This example shows how to use recurrent neural networks (with and without attention) to classify documents.
We use our usual sentiment analysis benchmark.
import torch
from torch import nn
import time
import torchtext
import random
from collections import defaultdict
import matplotlib.pyplot as plt
%config InlineBackend.figure_format = 'retina'
plt.style.use('seaborn')
Let's define an RNN-based text classifier. We'll apply a bidirectional RNN and then base the classification on the last state in both directions.
We'll optionally use pre-trained embeddings, which are assumed to be stored with the torchtext vocabulary object.
class RNNTextClassifier(nn.Module):
def __init__(self, text_field, class_field, emb_dim, rnn_size, update_pretrained=False):
super().__init__()
voc_size = len(text_field.vocab)
n_classes = len(class_field.vocab)
# Embedding layer.
self.embedding = nn.Embedding(voc_size, emb_dim)
# If we're using pre-trained embeddings, copy them into the model's embedding layer.
if text_field.vocab.vectors is not None:
self.embedding.weight = torch.nn.Parameter(text_field.vocab.vectors,
requires_grad=update_pretrained)
# The RNN module: either a basic RNN, LSTM, or a GRU.
#self.rnn = nn.RNN(input_size=emb_dim, hidden_size=rnn_size,
# bidirectional=True, num_layers=1)
#self.rnn = nn.LSTM(input_size=emb_dim, hidden_size=rnn_size,
# bidirectional=True, num_layers=1)
self.rnn = nn.GRU(input_size=emb_dim, hidden_size=rnn_size,
bidirectional=True, num_layers=1)
# And finally, a linear layer on top of the RNN layer to produce the output.
self.top_layer = nn.Linear(2*rnn_size, n_classes)
def forward(self, texts):
# The words in the documents are encoded as integers.
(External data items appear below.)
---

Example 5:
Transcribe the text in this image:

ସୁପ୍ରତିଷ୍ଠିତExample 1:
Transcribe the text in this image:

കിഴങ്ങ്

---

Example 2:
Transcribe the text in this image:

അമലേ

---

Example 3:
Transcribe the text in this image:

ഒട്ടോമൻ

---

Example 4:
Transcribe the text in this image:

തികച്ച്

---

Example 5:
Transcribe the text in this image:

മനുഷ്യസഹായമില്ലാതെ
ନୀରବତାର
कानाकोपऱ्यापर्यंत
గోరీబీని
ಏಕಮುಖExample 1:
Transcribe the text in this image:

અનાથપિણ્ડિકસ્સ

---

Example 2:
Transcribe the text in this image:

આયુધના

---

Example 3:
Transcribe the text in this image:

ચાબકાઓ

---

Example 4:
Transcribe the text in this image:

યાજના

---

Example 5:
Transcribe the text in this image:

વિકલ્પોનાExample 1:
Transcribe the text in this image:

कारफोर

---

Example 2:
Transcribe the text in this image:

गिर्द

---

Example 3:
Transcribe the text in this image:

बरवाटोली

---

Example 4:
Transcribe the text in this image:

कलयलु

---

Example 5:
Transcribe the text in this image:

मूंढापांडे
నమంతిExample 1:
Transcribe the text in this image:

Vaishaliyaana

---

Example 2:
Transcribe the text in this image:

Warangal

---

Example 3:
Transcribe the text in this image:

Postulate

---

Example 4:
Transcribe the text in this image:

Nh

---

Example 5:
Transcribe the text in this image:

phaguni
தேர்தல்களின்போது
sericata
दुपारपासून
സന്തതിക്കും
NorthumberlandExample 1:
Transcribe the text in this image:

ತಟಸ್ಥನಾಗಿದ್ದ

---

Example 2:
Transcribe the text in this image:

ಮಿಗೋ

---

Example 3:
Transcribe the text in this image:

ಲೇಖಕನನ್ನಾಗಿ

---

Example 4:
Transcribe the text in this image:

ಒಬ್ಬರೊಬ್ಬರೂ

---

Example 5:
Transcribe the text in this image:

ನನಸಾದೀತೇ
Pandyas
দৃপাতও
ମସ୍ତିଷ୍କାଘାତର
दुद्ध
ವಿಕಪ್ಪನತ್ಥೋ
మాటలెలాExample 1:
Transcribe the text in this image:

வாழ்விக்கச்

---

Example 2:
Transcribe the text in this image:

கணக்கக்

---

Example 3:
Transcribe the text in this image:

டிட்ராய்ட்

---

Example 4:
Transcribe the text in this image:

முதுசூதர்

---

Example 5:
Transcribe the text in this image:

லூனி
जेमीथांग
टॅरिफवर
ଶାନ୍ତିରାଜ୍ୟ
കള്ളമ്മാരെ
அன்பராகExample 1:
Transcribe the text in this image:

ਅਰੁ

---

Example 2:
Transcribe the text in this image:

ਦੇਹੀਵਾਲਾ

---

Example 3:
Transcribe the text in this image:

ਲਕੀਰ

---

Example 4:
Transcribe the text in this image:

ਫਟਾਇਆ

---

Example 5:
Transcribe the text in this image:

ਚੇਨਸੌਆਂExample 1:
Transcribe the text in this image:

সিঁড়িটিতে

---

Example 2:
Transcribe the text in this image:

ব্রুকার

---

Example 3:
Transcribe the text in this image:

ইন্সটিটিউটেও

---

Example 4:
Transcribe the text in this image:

The shape of the documents
# tensor is (max_len, n_docs), where n_docs is the number of documents in this batch,
# and max_len is the maximal length of a document in the batch.
# First look up the embeddings for all the words in the documents.
# The shape is now (max_len, n_docs, emb_dim).
embedded = self.embedding(texts)
# The RNNs return two tensors: one representing the outputs at all positions
# of the final layer, and another representing the final states of each layer.
# In this example, we'll use just the final states.
# NB: for a bidirectional RNN, the final state corresponds to the *last* token
# in the forward direction and the *first* token in the backward direction.
rnn_out, final_state = self.rnn(embedded)
# The shape of final_state is (2*n_layers, n_docs, rnn_size), assuming that
# the RNN is bidirectional.
# We select the top layer's forward and backward states and concatenate them.
top_forward = final_state[-2]
top_backward = final_state[-1]
top_both = torch.cat([top_forward, top_backward], dim=1)
# Apply the linear layer and return the output.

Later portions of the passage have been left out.